Work item >>
Copy exactly the lines of the records below, and only those lines, beginning with the line that contains "left eye: (268, 96)" and ending with the line that contains "left ear: (215, 97)".

Body or hand keypoint data:
....

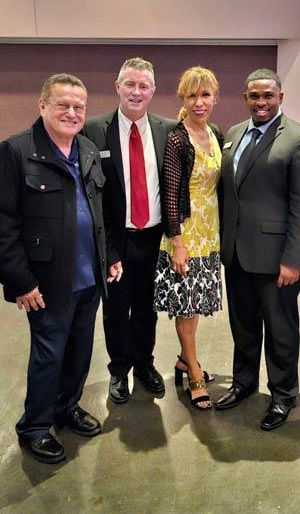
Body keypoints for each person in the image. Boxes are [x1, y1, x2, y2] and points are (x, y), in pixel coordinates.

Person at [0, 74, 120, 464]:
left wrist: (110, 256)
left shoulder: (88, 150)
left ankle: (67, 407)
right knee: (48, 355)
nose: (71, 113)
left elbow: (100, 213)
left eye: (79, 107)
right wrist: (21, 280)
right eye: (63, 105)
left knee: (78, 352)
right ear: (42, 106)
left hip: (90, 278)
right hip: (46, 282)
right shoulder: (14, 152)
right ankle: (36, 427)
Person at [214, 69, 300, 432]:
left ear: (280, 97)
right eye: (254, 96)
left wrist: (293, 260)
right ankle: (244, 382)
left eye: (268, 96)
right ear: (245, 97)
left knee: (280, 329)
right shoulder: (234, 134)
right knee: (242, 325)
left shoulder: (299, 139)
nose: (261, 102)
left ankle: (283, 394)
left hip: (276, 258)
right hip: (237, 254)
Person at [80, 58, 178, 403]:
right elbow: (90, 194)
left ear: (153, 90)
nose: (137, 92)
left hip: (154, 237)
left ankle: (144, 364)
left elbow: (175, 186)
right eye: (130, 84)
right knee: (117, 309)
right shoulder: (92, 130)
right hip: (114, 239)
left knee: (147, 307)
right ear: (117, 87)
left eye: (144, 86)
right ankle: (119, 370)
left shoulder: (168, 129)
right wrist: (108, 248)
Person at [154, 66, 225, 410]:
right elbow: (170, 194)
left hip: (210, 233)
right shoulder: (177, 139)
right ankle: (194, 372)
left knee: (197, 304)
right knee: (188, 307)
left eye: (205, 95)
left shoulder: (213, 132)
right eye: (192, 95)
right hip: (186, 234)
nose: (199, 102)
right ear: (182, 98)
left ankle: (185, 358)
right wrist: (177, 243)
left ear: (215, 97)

....

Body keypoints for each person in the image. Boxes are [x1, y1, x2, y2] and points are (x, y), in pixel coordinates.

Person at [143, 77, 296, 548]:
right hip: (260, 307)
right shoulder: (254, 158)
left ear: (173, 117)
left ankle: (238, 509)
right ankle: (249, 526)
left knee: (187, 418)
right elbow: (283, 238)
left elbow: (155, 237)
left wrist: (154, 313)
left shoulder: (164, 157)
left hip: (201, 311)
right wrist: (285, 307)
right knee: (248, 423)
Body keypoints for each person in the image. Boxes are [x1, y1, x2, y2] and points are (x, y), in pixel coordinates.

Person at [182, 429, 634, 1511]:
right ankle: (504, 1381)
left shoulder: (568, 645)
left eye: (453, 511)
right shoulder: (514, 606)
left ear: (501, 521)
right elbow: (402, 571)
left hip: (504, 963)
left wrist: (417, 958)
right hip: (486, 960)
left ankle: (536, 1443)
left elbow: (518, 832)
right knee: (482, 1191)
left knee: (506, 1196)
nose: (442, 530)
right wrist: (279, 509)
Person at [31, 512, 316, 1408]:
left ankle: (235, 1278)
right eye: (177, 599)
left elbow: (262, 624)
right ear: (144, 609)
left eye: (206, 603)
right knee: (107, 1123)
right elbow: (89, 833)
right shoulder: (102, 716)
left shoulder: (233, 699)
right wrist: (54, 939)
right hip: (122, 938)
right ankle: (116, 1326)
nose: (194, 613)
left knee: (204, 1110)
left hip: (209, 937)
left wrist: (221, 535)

....

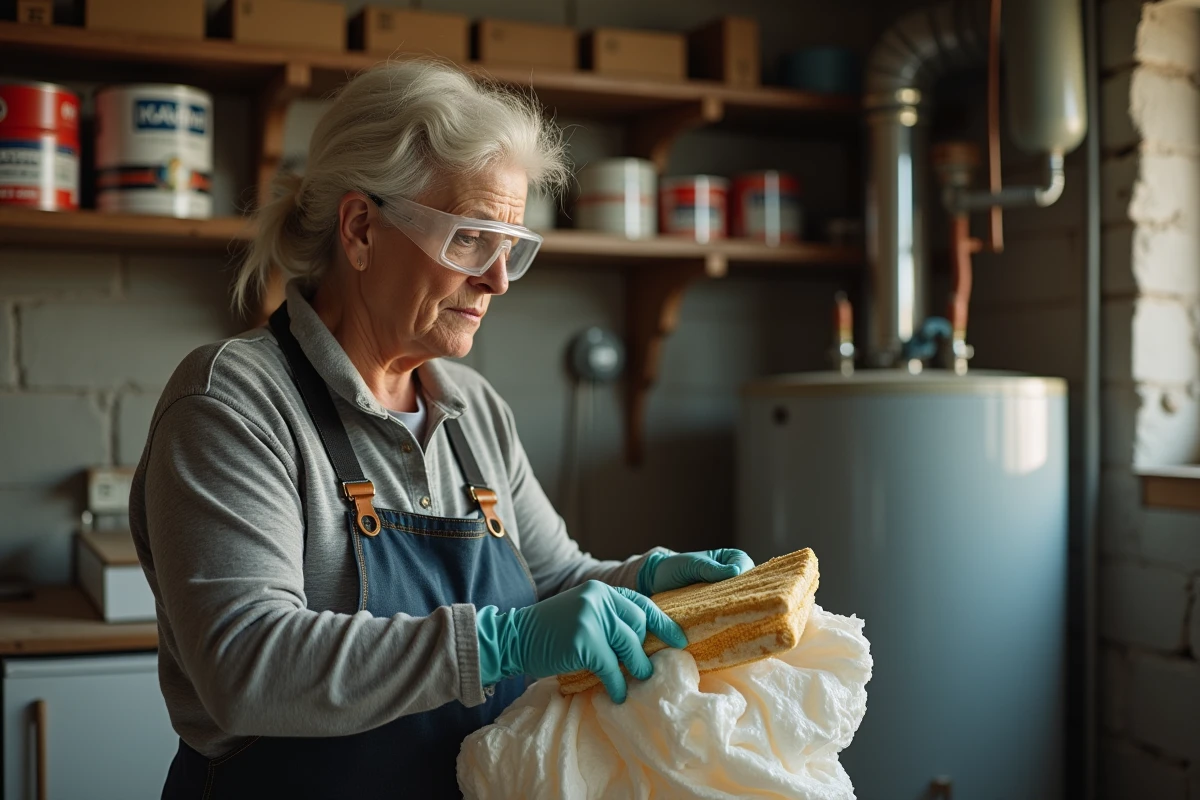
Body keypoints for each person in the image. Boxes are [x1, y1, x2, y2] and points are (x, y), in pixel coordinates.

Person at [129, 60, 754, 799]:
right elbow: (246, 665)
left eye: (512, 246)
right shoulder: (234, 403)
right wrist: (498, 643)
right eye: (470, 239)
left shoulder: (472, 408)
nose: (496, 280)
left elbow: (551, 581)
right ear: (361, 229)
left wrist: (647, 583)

....

Written answer >>
left eye: (268, 96)
right ear: (245, 97)
left knee: (280, 329)
right shoulder: (234, 134)
right knee: (242, 325)
left shoulder: (299, 139)
nose: (261, 102)
left ankle: (283, 394)
left hip: (276, 258)
right hip: (237, 254)
Person at [80, 58, 178, 403]:
right elbow: (90, 194)
left ear: (153, 90)
nose: (137, 92)
left hip: (154, 237)
left ankle: (144, 364)
left elbow: (175, 186)
right eye: (130, 84)
right knee: (117, 309)
right shoulder: (92, 130)
right hip: (114, 239)
left knee: (147, 307)
right ear: (117, 87)
left eye: (144, 86)
right ankle: (119, 370)
left shoulder: (168, 129)
right wrist: (108, 248)
Person at [154, 66, 225, 410]:
right elbow: (170, 194)
left hip: (210, 233)
right shoulder: (177, 139)
right ankle: (194, 372)
left knee: (197, 304)
right knee: (188, 307)
left eye: (205, 95)
left shoulder: (213, 132)
right eye: (192, 95)
right hip: (186, 234)
nose: (199, 102)
right ear: (182, 98)
left ankle: (185, 358)
right wrist: (177, 243)
left ear: (215, 97)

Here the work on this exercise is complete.